La desolación de Jean Palette en su Andanada de los nihilistas rusos
José Antonio Martínez Climent
El entusiasmo es a veces un mal amigo, cuando no sabe moderarse y conducirse y permanece así, álgido, suspendiendo obligaciones, deberes, libros por leer e incluso demorando el pago de facturas al dictar el orden de nuestros días con sus llamadas y apremios.
Ésta no es la primera vez que uno queda tomado por algo que encuentra por azar en el seco camino que por lo general nos es dado desandar, pues la vida es un siempre ir hacia atrás, hacia esa puerta de entrada que es morir. Y añado que pobre de aquél que no se deje conducir por el entusiasmo, pues conocerá una sed que nada saciará.

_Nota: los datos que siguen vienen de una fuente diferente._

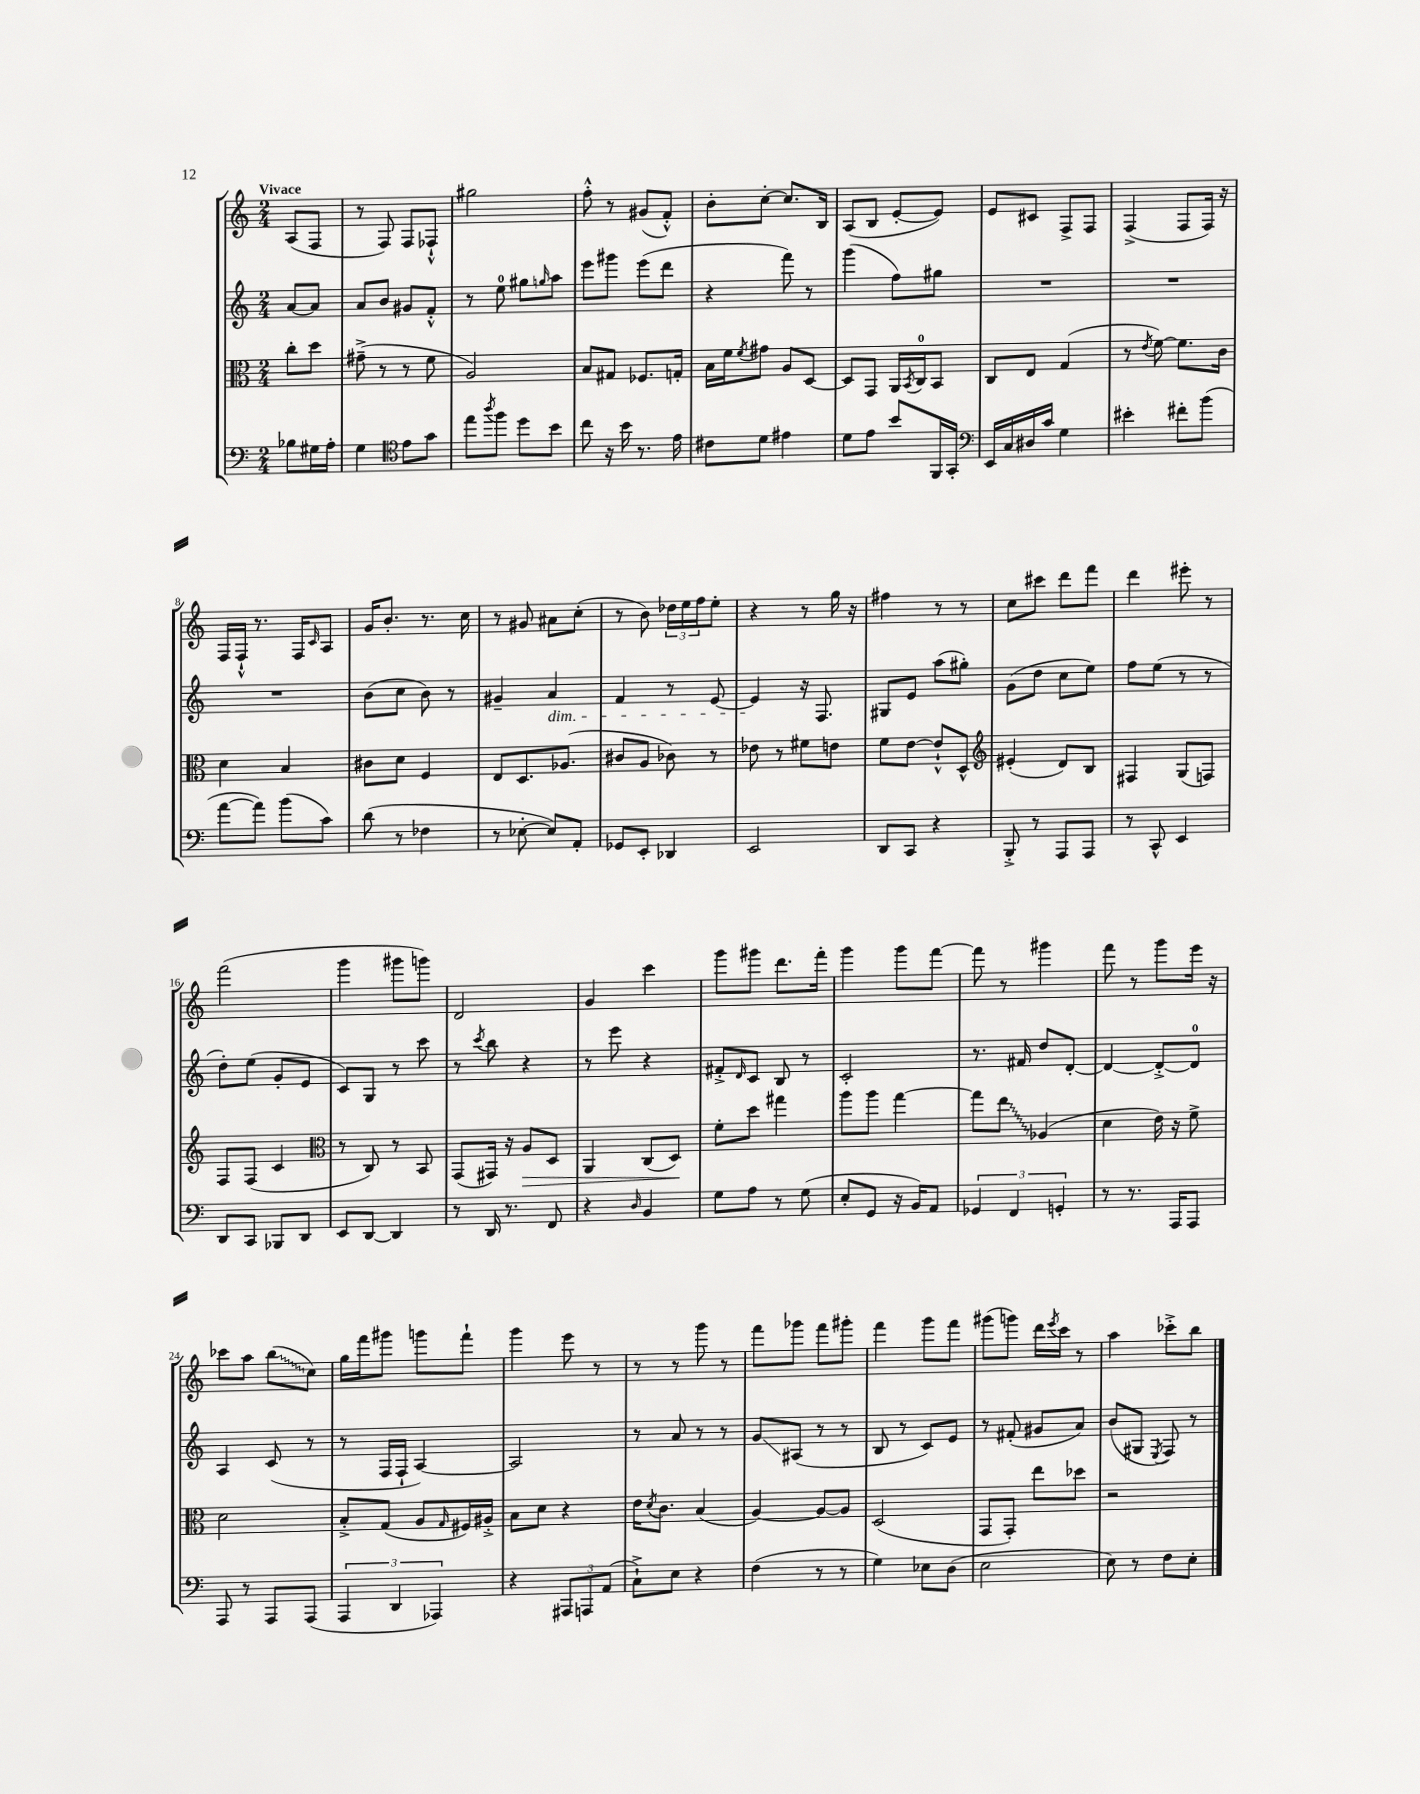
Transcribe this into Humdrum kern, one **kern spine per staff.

Ni días, ni trabajos, ni dineros, ni penurias o dolores, ni altas comodidades o terribles descensos; ni siquiera esos viajes, hoy obligatorios, que hacen del mundo un lugar sin latitud ni longitud, y de Phileas Fogg un sedentario impenitente, darán cuidado y alivio a esas almas resecadas por el demonio de la neutralidad. Lo neutro es el centro, el lugar donde no hay nada porque no tiene más que una pura existencia cartográfica, mudable según orbite todo a su alrededor. El centro no admite a nada más que su neutro y vacuo existir. No es ése nuestro destino: ya la propia construcción del arranque de este párrafo, apelando a un agente exterior (quedar tomado), nos delata como paganos irreductibles, como imposibles centristas, y por ello susceptibles a todo tipo de intervenciones misteriosas. El día menos pensado veremos ninfas en el Pisuerga.

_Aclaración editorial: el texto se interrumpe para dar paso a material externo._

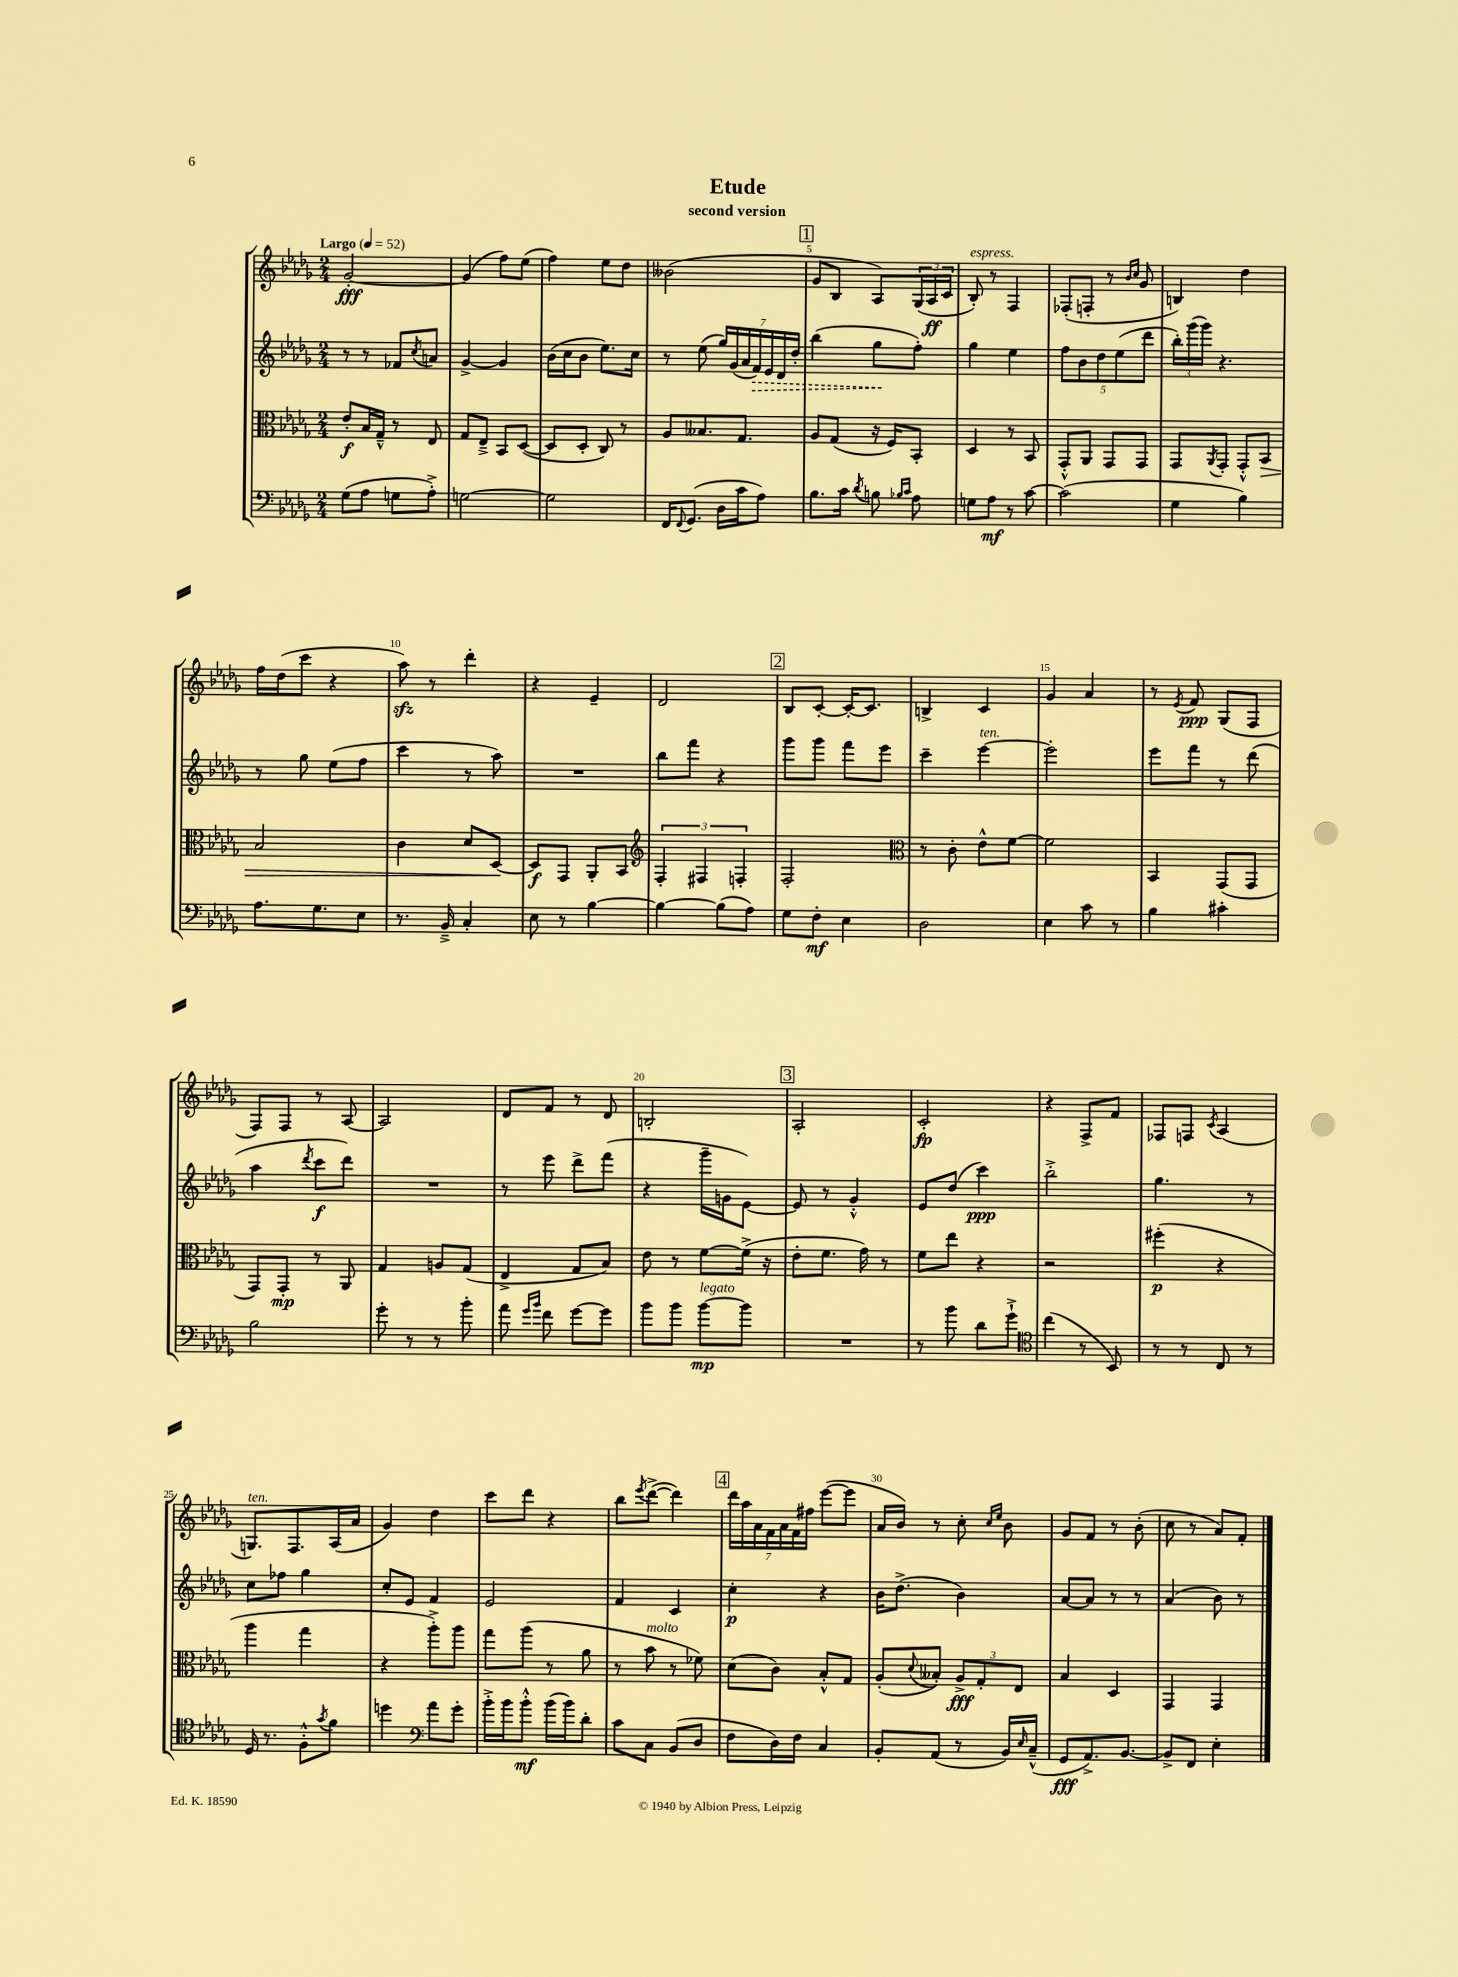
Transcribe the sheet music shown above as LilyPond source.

Una vez admitido mi entusiasmo por la lectura de las notas de Jean Juan Palette, escribano táurico que, junto a tantos otros escritores, tenía arrinconado en una lista de espera absurdamente larga a causa de las trabas que el siglo derrama sobre nosotros con ecuménica maldad, sólo me resta ahondar hasta donde él me lleve, y confiar en que siga escribiendo. Como no tengo el gusto de conocerlo en persona, siempre podré escudarme en un cierto academicismo para alabar su penetración en los asuntos de la Plaza, o esas ligazones austeras, finiseculares, que hace entre una Europa en Fuga y el Toro del que huye a toda prisa; ese mismo toro en cuyo lomo sentó una vez su menudo y alarmante cuerpo de princesa fenicia para cumplir lo que dictaba la faja zodiacal, la Constitución de los antiguos.
Pero no decaigamos. El día menos pensado una Bestia en forma de niña nos clavará sus cuernas de oro con sólo mirarnos desde la ventanilla de su cochecito eléctrico, frio (¿cómo será el París de las futuras nouvelles vagues, sin cigarrillos, sin el humo de los coches en los planos de la madrugada?). O puede que no, y en ese caso rezaremos para que sea cierto que los dioses, también las diosas, no desaparecen, sino que se ocultan de los hombres que no merecen rendirles culto. Finisecular: hoy todo es finisecular. No en vano me recuerda lo que leo en Jean a un solio nocturno y aureliano, pero privado de esa taciturna melancolía del romano que, al cabo, siempre me resultó cansina.